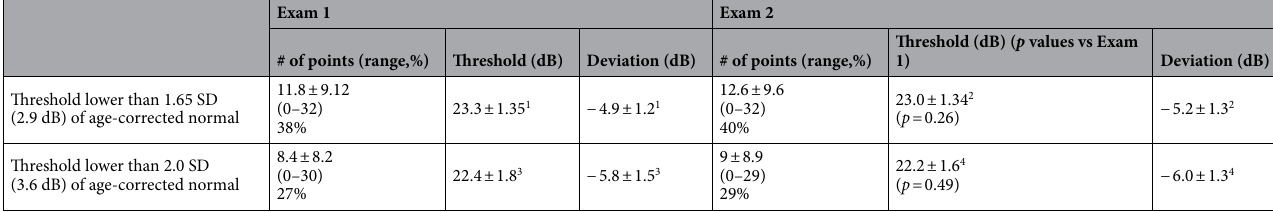
Table 1. Number of abnormal points in 2 successive mesopic Maia exams in 25 iAMD eyes using 2 criteria for abnormality, and the average threshold and deviation of these points. 1 There was one eye with no abnormal points, so it was not included in this analysis. 2 –4 There were 2 eyes with no abnormal points, so they were not included in this analysis.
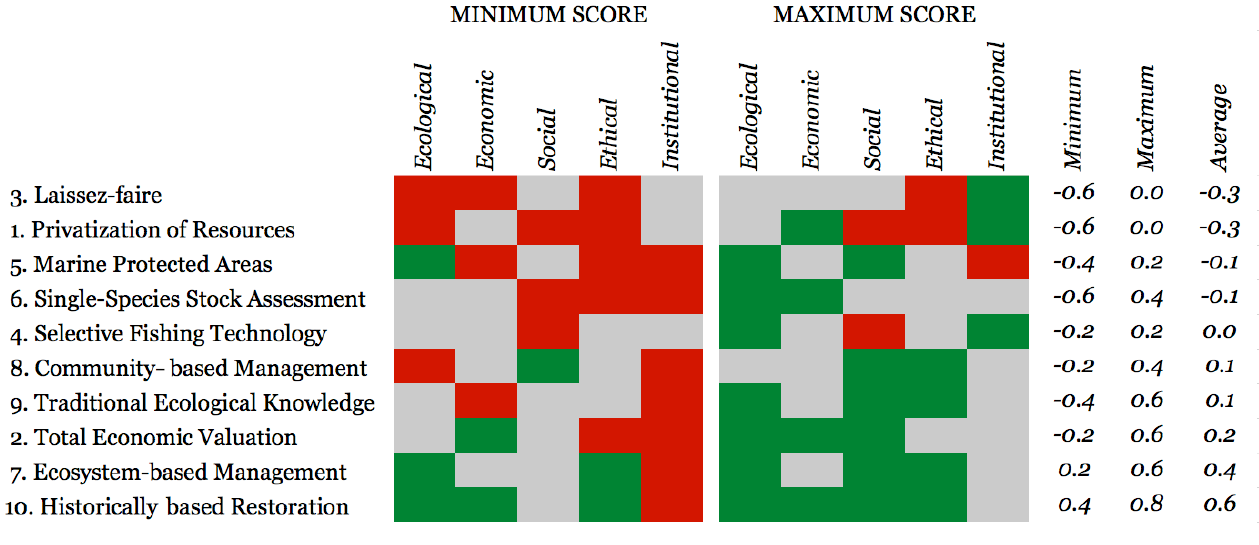
Fig. 3 . Composite policy performance ratings illustrating the trade-offs inherent in ten common fishery management strategies. The overall average performance of the management strategy rows increases from top to bottom; the numbers correspond to their order of discussion in the text. The pattern of scores, color-coded for positive (green, +1), neutral (grey, 0), and negative (red, -1) outcomes, provides a policy footprint for each strategy. Minimum and maximum scores were assigned by the authors for the weak ‘panacea’ and more nuanced descriptions, respectively, by synthesizing published accounts cited in the text and our individual experiences. The range between these scores expresses our estimate of the uncertainty in the strategy, while the average score is our best estimate for the performance of each management strategy, aggregated across all modalities. Columns correspond to assessments along five policy performance modalities: Ecological, Economic and Social scores are based on sustainability criteria that measure viability (Pitcher and Preikshot 2001); Ethical scores are informed by an interdisciplinary ethical analysis for fisheries (Pitcher and Power 2000; Coward et al. 2000); and Institutional scores relate to data and infrastructure required to implement an institutional framework (Ostrom 2005) capable of delivering this management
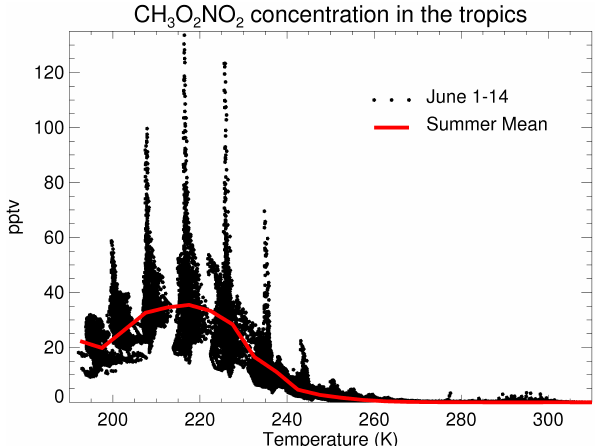
Fig. 5. Tropospheric concentrations of CH 3 O 2 NO 2 versus temper- ature over the tropics. The individual points are the 24h average value of 1–14 June 2008. The red line is the summer mean concen- tration. The regular temperature intervals at low temperatures are a result of decreasing vertical resolution in the model at increasing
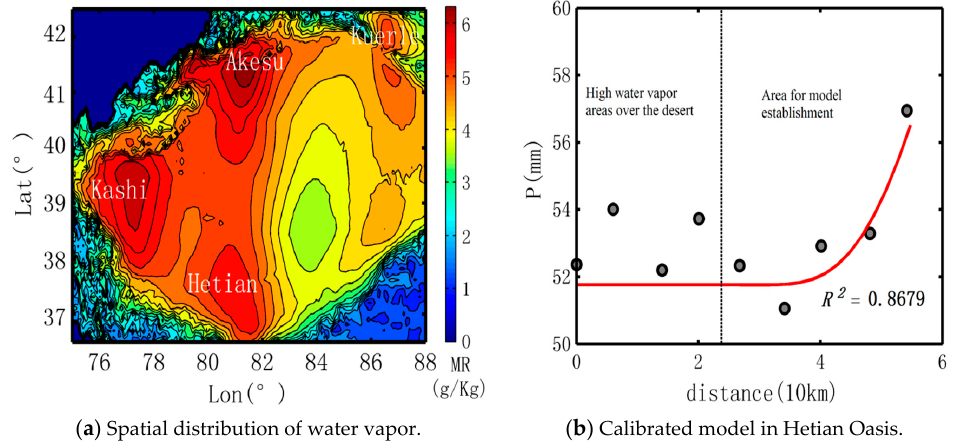
Figure 6. Spatial distributions of water vapor in Tarim Basin and the calibrated model in Hetian.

* * * * * * * * *

**TASK BRIEF**:
Give back the full listing exactly, with pictures dropped.

**FINAL ANSWER**:
Table 1. Number of abnormal points in 2 successive mesopic Maia exams in 25 iAMD eyes using 2 criteria for abnormality, and the average threshold and deviation of these points. 1 There was one eye with no abnormal points, so it was not included in this analysis. 2 –4 There were 2 eyes with no abnormal points, so they were not included in this analysis.
Fig. 3 . Composite policy performance ratings illustrating the trade-offs inherent in ten common fishery management strategies. The overall average performance of the management strategy rows increases from top to bottom; the numbers correspond to their order of discussion in the text. The pattern of scores, color-coded for positive (green, +1), neutral (grey, 0), and negative (red, -1) outcomes, provides a policy footprint for each strategy. Minimum and maximum scores were assigned by the authors for the weak ‘panacea’ and more nuanced descriptions, respectively, by synthesizing published accounts cited in the text and our individual experiences. The range between these scores expresses our estimate of the uncertainty in the strategy, while the average score is our best estimate for the performance of each management strategy, aggregated across all modalities. Columns correspond to assessments along five policy performance modalities: Ecological, Economic and Social scores are based on sustainability criteria that measure viability (Pitcher and Preikshot 2001); Ethical scores are informed by an interdisciplinary ethical analysis for fisheries (Pitcher and Power 2000; Coward et al. 2000); and Institutional scores relate to data and infrastructure required to implement an institutional framework (Ostrom 2005) capable of delivering this management
Fig. 5. Tropospheric concentrations of CH 3 O 2 NO 2 versus temper- ature over the tropics. The individual points are the 24h average value of 1–14 June 2008. The red line is the summer mean concen- tration. The regular temperature intervals at low temperatures are a result of decreasing vertical resolution in the model at increasing
Figure 6. Spatial distributions of water vapor in Tarim Basin and the calibrated model in Hetian.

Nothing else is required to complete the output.